While Wells & Co stated it was afforded “limited warning” before authorities gave them the green light to reopen its pubs, the 190-site operator has revealed that - after a surge on the first evening – initial trade across its reopened French estate was 35% behind last year’s figures.
However, Wells & Co added that in the following days and weeks its reopened sites saw the trading gap close to 30% before climbing to less than 20% down versus the same period in 2019 this week.
“This is significantly better than we forecast, and shows customers are definitely willing to return to the great British pub,” a company statement read. “However, it is important to note that Wells & Co’s French market is largely 25 to 30-year olds who are less risk averse than older demographics.”
“Wells & Co have been able to make good use of the outside terrace space – but it’s clear, people still want to socialise in a pub.”
This news comes after Prime Minister Boris Johnson confirmed pubs and bars in the UK could reopen from 4 July in keeping with the Government's original exit strategy.
What's more, it follows the resumption of trade at a number of pubs on Guernsey and Jersey on 15 and 16 June respectively, with operators of Channel Islands-based pub company Liberation Group explaining that customers had been eager to return and comply with new measures.
At the time of writing, France had recorded 29,663 deaths due to Covid-19 compared to more than 40,000 in the United Kingdom.
In the weeks building up to 2 June, when the multiple operator resumed trade at 15 of its 17 French pubs, with only two sites in Paris remaining closed, Wells & Co’s French team, led by Ariane Lapegue, prioritised stocking up on safety equipment and preparing individual plans for each pub’s layout – including table position, where hand cleaner would be placed and the customer journey.
The French Government stipulated sites were to open with a one-metre social distance with additional condition that all customers and staff wear masks and that mandatory screens were installed on the bar.
On top of this, the company’s staff were retrained on how to greet customers at a state-sanctioned distancing and explain new social distancing measures.
“First and foremost, I wanted to make sure our staff and customers felt safe,” Lapegue explained. “Give them that confidence and they will return, time and again, which is exactly what’s happening.
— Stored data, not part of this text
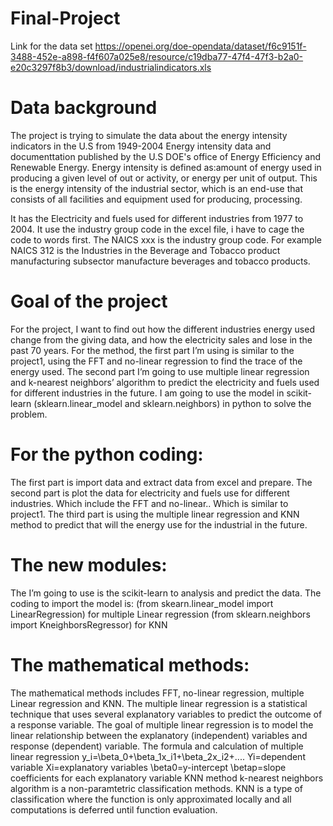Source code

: # Final-Project
Link for the data set
https://openei.org/doe-opendata/dataset/f6c9151f-3488-452e-a898-f4f607a025e8/resource/c19dba77-47f4-47f3-b2a0-e20c3297f8b3/download/industrialindicators.xls

# Data background
The project is trying to simulate the data about the energy intensity indicators in the U.S from 1949-2004
Energy intensity data and documenttation published by the U.S DOE's office of Energy Efficiency and Renewable Energy.
Energy intensity is defined as:amount of energy used in producing a given level of out or activity, or energy per unit of output. This is the energy intensity of the industrial sector, which is an end-use that consists of all facilities and equipment used for producing, processing. 

It has the Electricity and fuels used for different industries from 1977 to 2004. 
It use the industry group code in the excel file, i have to cage the code to words first.
The NAICS xxx is the industry group code. For example NAICS 312 is the Industries in the Beverage and Tobacco product manufacturing subsector manufacture beverages and tobacco products.

# Goal of the project
For the project, I want to find out how the different industries energy used change from the giving data, and how the electricity sales and lose in the past 70 years.
For the method, the first part I’m using is similar to the project1, using the FFT and no-linear regression to find the trace of the energy used.
The second part I’m going to use multiple linear regression and k-nearest neighbors’ algorithm to predict the electricity and fuels used for different industries in the future. I am going to use the model in scikit-learn (sklearn.linear_model and sklearn.neighbors) in python to solve the problem. 

# For the python coding:
The first part is import data and extract data from excel and prepare.
The second part is plot the data for electricity and fuels use for different industries. Which include the FFT and no-linear.. Which is similar to project1.
The third part is using the multiple linear regression and KNN method to predict that will the energy use for the industrial in the future.

# The new modules:
The I’m going to use is the scikit-learn to analysis and predict the data. The coding to import the model is:
  (from skearn.linear_model import LinearRegression) for multiple Linear regression
  (from sklearn.neighbors import KneighborsRegressor) for KNN 

# The mathematical methods:
The mathematical methods includes FFT, no-linear regression, multiple Linear regression and KNN.
The multiple linear regression is a statistical technique that uses several explanatory variables to predict the outcome of a response variable. The goal of multiple linear regression is to model the linear relationship between the explanatory (independent) variables and response (dependent) variable.
The formula and calculation of multiple linear regression
y_i=\beta_0+\beta_1x_i1+\beta_2x_i2+....
Yi=dependent variable
Xi=explanatory variables
\beta0=y-intercept
\betap=slope coefficients for each explanatory variable
KNN method
k-nearest neighbors algorithm is a non-paramtetric classification methods.
KNN is a type of classification where the function is only approximated locally and all computations is deferred until function evaluation.
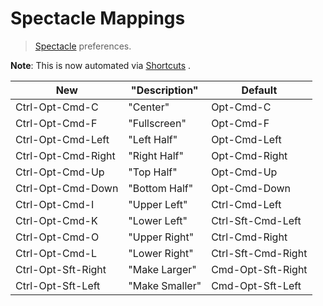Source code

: # Spectacle Mappings

> [Spectacle](https://www.spectacleapp.com/) preferences.

**Note**: This is now automated via [Shortcuts][s] .

|        New         | "Description"  |      Default       |
|--------------------|----------------|--------------------|
| Ctrl-Opt-Cmd-C     | "Center"       | Opt-Cmd-C          |
| Ctrl-Opt-Cmd-F     | "Fullscreen"   | Opt-Cmd-F          |
| Ctrl-Opt-Cmd-Left  | "Left Half"    | Opt-Cmd-Left       |
| Ctrl-Opt-Cmd-Right | "Right Half"   | Opt-Cmd-Right      |
| Ctrl-Opt-Cmd-Up    | "Top Half"     | Opt-Cmd-Up         |
| Ctrl-Opt-Cmd-Down  | "Bottom Half"  | Opt-Cmd-Down       |
| Ctrl-Opt-Cmd-I     | "Upper Left"   | Ctrl-Cmd-Left      |
| Ctrl-Opt-Cmd-K     | "Lower Left"   | Ctrl-Sft-Cmd-Left  |
| Ctrl-Opt-Cmd-O     | "Upper Right"  | Ctrl-Cmd-Right     |
| Ctrl-Opt-Cmd-L     | "Lower Right"  | Ctrl-Sft-Cmd-Right |
| Ctrl-Opt-Sft-Right | "Make Larger"  | Cmd-Opt-Sft-Right  |
| Ctrl-Opt-Sft-Left  | "Make Smaller" | Cmd-Opt-Sft-Left   |

[s]: /Shortcuts.json
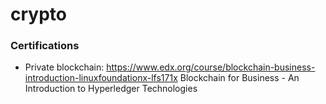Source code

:# crypto


### Certifications

* Private blockchain: https://www.edx.org/course/blockchain-business-introduction-linuxfoundationx-lfs171x
Blockchain for Business - An Introduction to Hyperledger Technologies


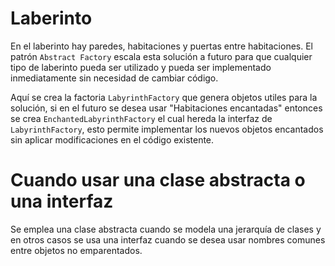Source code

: # Laberinto
En el laberinto hay paredes, habitaciones y puertas entre habitaciones. El patrón `Abstract Factory` escala esta solución a futuro para que cualquier tipo de laberinto pueda ser utilizado y pueda ser implementado inmediatamente sin necesidad de cambiar código.

Aquí se crea la factoria `LabyrinthFactory` que genera objetos utiles para la solución, si en el futuro se desea usar "Habitaciones encantadas" entonces se crea `EnchantedLabyrinthFactory` el cual hereda la interfaz de `LabyrinthFactory`, esto permite implementar los nuevos objetos encantados sin aplicar modificaciones en el código existente.

# Cuando usar una clase abstracta o una interfaz
Se emplea una clase abstracta cuando se modela una jerarquía de clases y en otros casos se usa una interfaz cuando se desea usar nombres comunes entre objetos no emparentados.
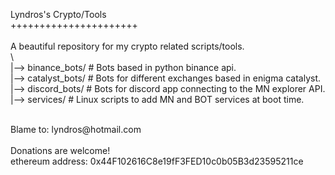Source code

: Lyndros's Crypto/Tools<br/>
++++++++++++++++++++++<br/>
<br/>
A beautiful repository for my crypto related scripts/tools.
<br/>
\ <br/>
|--> binance_bots/          	# Bots based in python binance api.<br/>
|--> catalyst_bots/         	# Bots for different exchanges based in enigma catalyst.<br/>
|--> discord_bots/          	# Bots for discord app connecting to the MN explorer API.<br/>
|--> services/              	# Linux scripts to add MN and BOT services at boot time.<br/>

<br/>
Blame to: lyndros@hotmail.com<br/>
<br/>
Donations are welcome!<br/>
  ethereum address: 0x44F102616C8e19fF3FED10c0b05B3d23595211ce<br/>
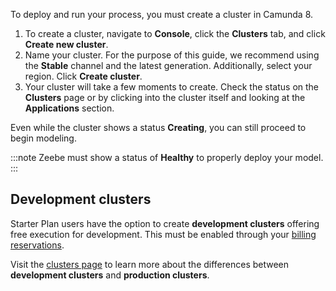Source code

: ---
---

To deploy and run your process, you must create a cluster in Camunda 8.

1. To create a cluster, navigate to **Console**, click the **Clusters** tab, and click **Create new cluster**.
2. Name your cluster. For the purpose of this guide, we recommend using the **Stable** channel and the latest generation. Additionally, select your region. Click **Create cluster**.
3. Your cluster will take a few moments to create. Check the status on the **Clusters** page or by clicking into the cluster itself and looking at the **Applications** section.

Even while the cluster shows a status **Creating**, you can still proceed to begin modeling.

:::note
Zeebe must show a status of **Healthy** to properly deploy your model.
:::

## Development clusters

Starter Plan users have the option to create **development clusters** offering free execution for development. This must be enabled through your [billing reservations](/components/console/manage-plan/update-billing-reservations.md).

Visit the [clusters page](/components/concepts/clusters.md) to learn more about the differences between **development clusters** and **production clusters**.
“Feedback has been great, even if we can’t welcome as many people back into the pubs. We had to work hard to keep everyone apart on the first night, but since then we have all quickly become used to the new normal.
“Our customers don’t want to risk the thought of losing their pint again and have respected the rules. It’s been such a relief to see their faces and our staff have been so excited to be back. It’s nice to be the ones leading the Wells & Co team back into business.
“We thought we’d lose 50% of our trade so to be getting near our levels of last year is really encouraging.”
These figures may provide a boost to pub operators in Britain, who according to data from UKHospitality (UKH) are forecasting a drawn-out recovery from Covid-19.
As reported by The Morning Advertiser (MA), pub operators quizzed by UKH stated that they expect, on average, July trading to make up 37% of last year’s figure if a one-metre rule is enforced.
While this figure falls to 23% under a two-metre rule, it is still the most optimistic forecast of any of the hospitality industry’s sub-sectors.
Furthermore, in terms of August and September trade, pub operators expect respective figures to fall by 56% and 52% year-on-year under one-metre distancing.